ComfyUI web interface home screen with default workflow loaded in browser after successful cloud GPU deployment
Make sure your checkpoint is selected in the "Load Checkpoint" node. Then click the prompt box, enter your prompt, and hit "Queue Prompt". Wait a few seconds, and there it is: your first custom image using ComfyUI + a rented GPU.
I'm a fantasy and video game nerd, so naturally, when presented with the opportunity to create crazy AI generated artwork, my mind goes to something like what you see below. But of course, you can go and put together whatever you fancy (no judgement).
Managing your container
Stop the container:
docker stop comfyui
Start it again:
docker start comfyui
Remove it completely:
dockerrm comfyui
When you're done, don't forget: Shut it down
And one more thing: When you're done, go to your CloudRift console and stop the instance there to avoid charges.
Frequently Asked Questions
Where can I rent a GPU for ComfyUI?
You can rent a GPU for ComfyUI on platforms like CloudRift, which offers on-demand GPU rentals including RTX 4090, RTX 5090, and RTX PRO 6000. Pay only for active runtime with no subscription required.
How much does it cost to rent a GPU for ComfyUI?

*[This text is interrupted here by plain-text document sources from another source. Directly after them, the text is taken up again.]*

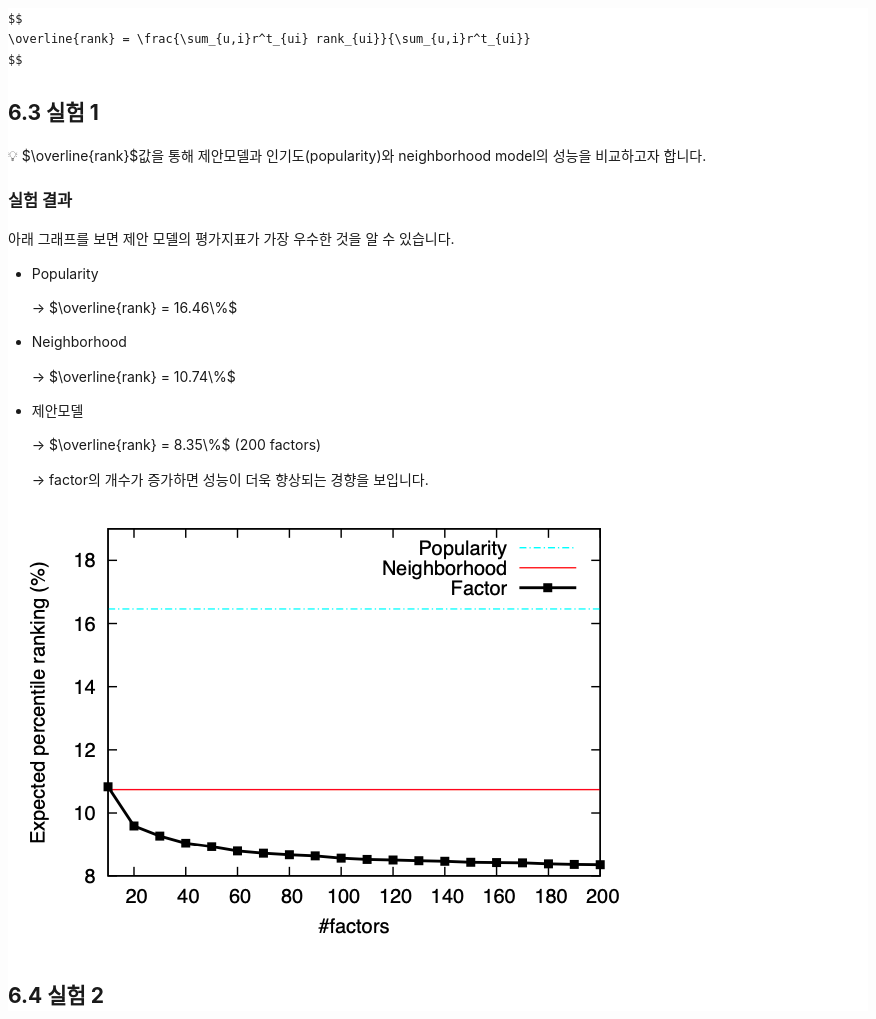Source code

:     $$
    \overline{rank} = \frac{\sum_{u,i}r^t_{ui} rank_{ui}}{\sum_{u,i}r^t_{ui}}
    $$
    

## 6.3 실험 1

<aside>
💡 $\overline{rank}$값을 통해 제안모델과 인기도(popularity)와 neighborhood model의 성능을 비교하고자 합니다.

</aside>

### 실험 결과

아래 그래프를 보면 제안 모델의 평가지표가 가장 우수한 것을 알 수 있습니다.

- Popularity
    
    → $\overline{rank} = 16.46\%$
    
- Neighborhood
    
    → $\overline{rank} = 10.74\%$
    
- 제안모델
    
    → $\overline{rank} = 8.35\%$ (200 factors)
    
    → factor의 개수가 증가하면 성능이 더욱 향상되는 경향을 보입니다.
    

![Untitled](Collaborative%20Filtering%20for%20Implicit%20Feedback%20Data/Untitled%201.png)

## 6.4 실험 2
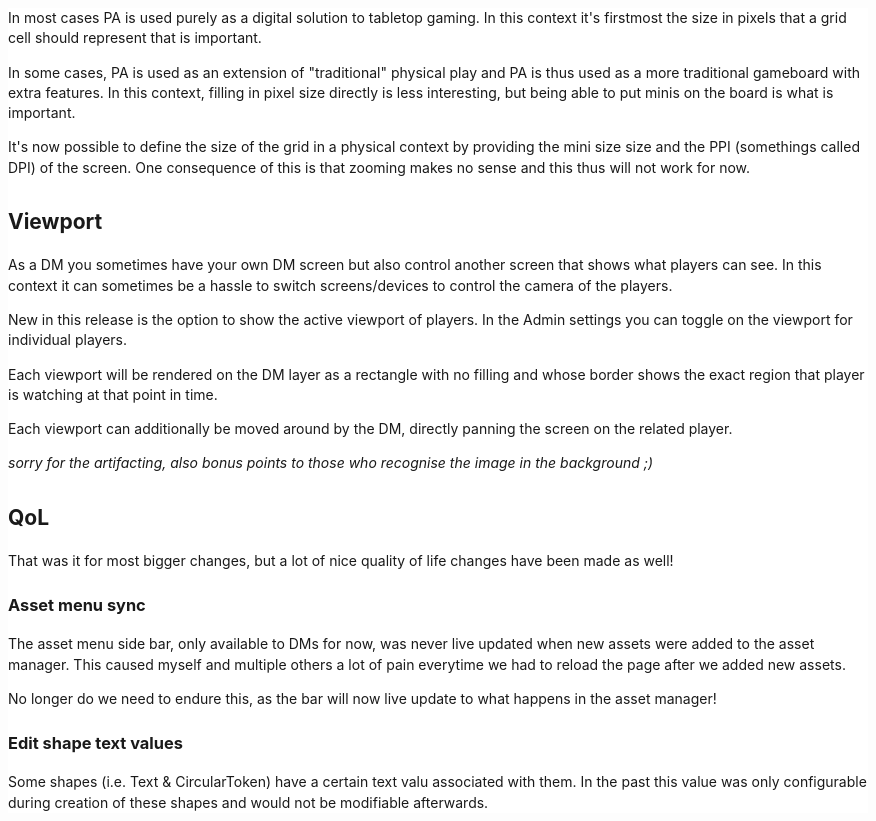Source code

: In most cases PA is used purely as a digital solution to tabletop gaming.
In this context it's firstmost the size in pixels that a grid cell should represent that is important.

In some cases, PA is used as an extension of "traditional" physical play and PA is thus used as a more traditional gameboard with extra features.
In this context, filling in pixel size directly is less interesting, but being able to put minis on the board is what is important.

It's now possible to define the size of the grid in a physical context by providing the mini size size and the PPI (somethings called DPI) of the screen. One consequence of this is that zooming makes no sense and this thus will not work for now.

## Viewport

As a DM you sometimes have your own DM screen but also control another screen that shows what players can see.
In this context it can sometimes be a hassle to switch screens/devices to control the camera of the players.

New in this release is the option to show the active viewport of players. In the Admin settings you can toggle on the viewport for individual players.

Each viewport will be rendered on the DM layer as a rectangle with no filling and whose border shows the exact region that player is watching at that point in time.

Each viewport can additionally be moved around by the DM, directly panning the screen on the related player.

<video autoplay loop muted style="max-width: 680px;">
   <source src="/blog/release-0.27/viewport.webm" type="video/webm">
   <source src="/blog/release-0.27/viewport.mp4" type="video/mp4">
</video>

_sorry for the artifacting, also bonus points to those who recognise the image in the background ;)_

## QoL

That was it for most bigger changes, but a lot of nice quality of life changes have been made as well!

### Asset menu sync

The asset menu side bar, only available to DMs for now, was never live updated when new assets were added to the asset manager.
This caused myself and multiple others a lot of pain everytime we had to reload the page after we added new assets.

No longer do we need to endure this, as the bar will now live update to what happens in the asset manager!

### Edit shape text values

Some shapes (i.e. Text & CircularToken) have a certain text valu associated with them.
In the past this value was only configurable during creation of these shapes and would not be modifiable afterwards.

GPU rental costs vary by model. RTX 4090 typically starts around $0.39/hour, RTX 5090 around $0.65/hour, and RTX PRO 6000 around $1.29/hour. You only pay when the instance is running.

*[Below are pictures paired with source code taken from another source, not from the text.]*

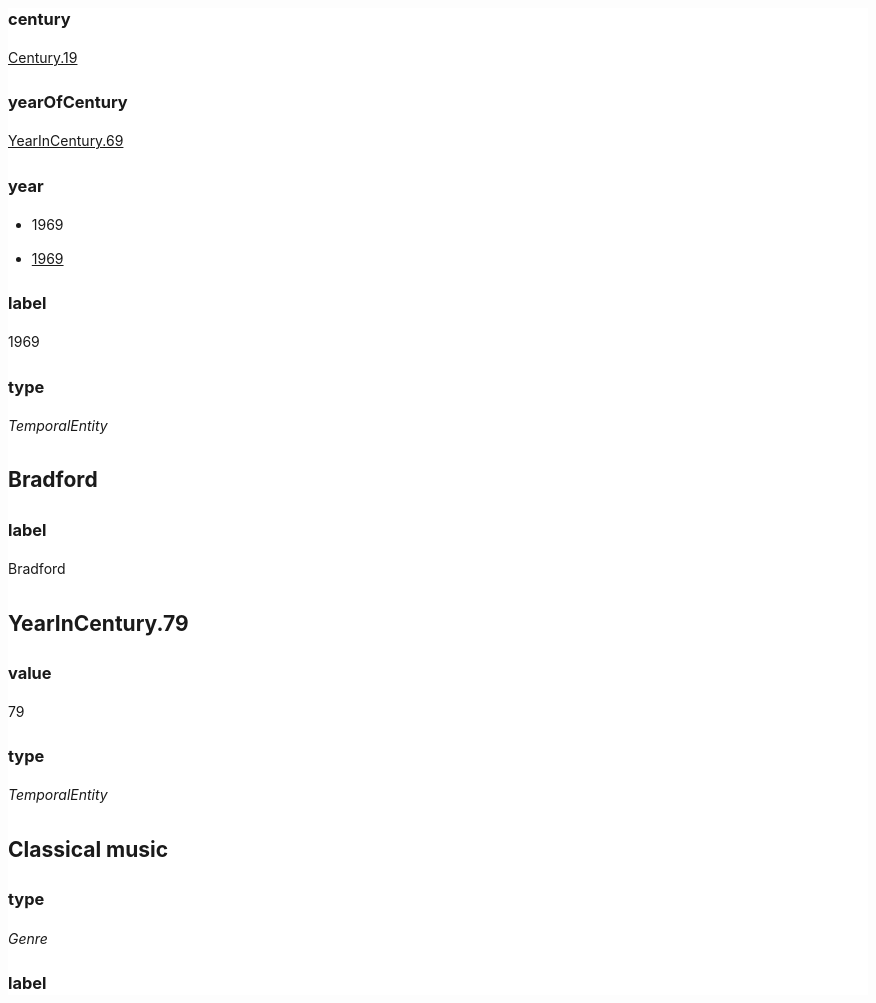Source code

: ### century


[Century.19](#Century.19)

### yearOfCentury


[YearInCentury.69](#YearInCentury.69)

### year

 - 1969

 - [1969](#1969)

### label


1969

### type


*TemporalEntity*

## Bradford

### label


Bradford

## YearInCentury.79

### value


79

### type


*TemporalEntity*

## Classical music

### type


*Genre*

### label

What GPU do I need for ComfyUI?
ComfyUI works on most GPUs, but RTX 4090, RTX 5090, or RTX PRO 6000 provide excellent performance. For basic workflows, even lower-end GPUs can work, but high-end GPUs significantly speed up image generation.
Can I rent a GPU for ComfyUI by the hour?
Yes, platforms like CloudRift offer hourly GPU rentals with no long-term commitment. Start and stop instances as needed, paying only for active usage time.
TL;DR:
ComfyUI is a free node-based AI image generation tool you can run in the cloud on a rented GPU VM.
Renting a GPU via the CloudRift console gives you the power without the heat (or hardware costs) and significantly increases the speed with which content is created.
You can rent a VM, SSH in, launch ComfyUI with Docker, download a model, and generate your first image in minutes.
The process is surprisingly approachable — even if the terminal looks scary at first.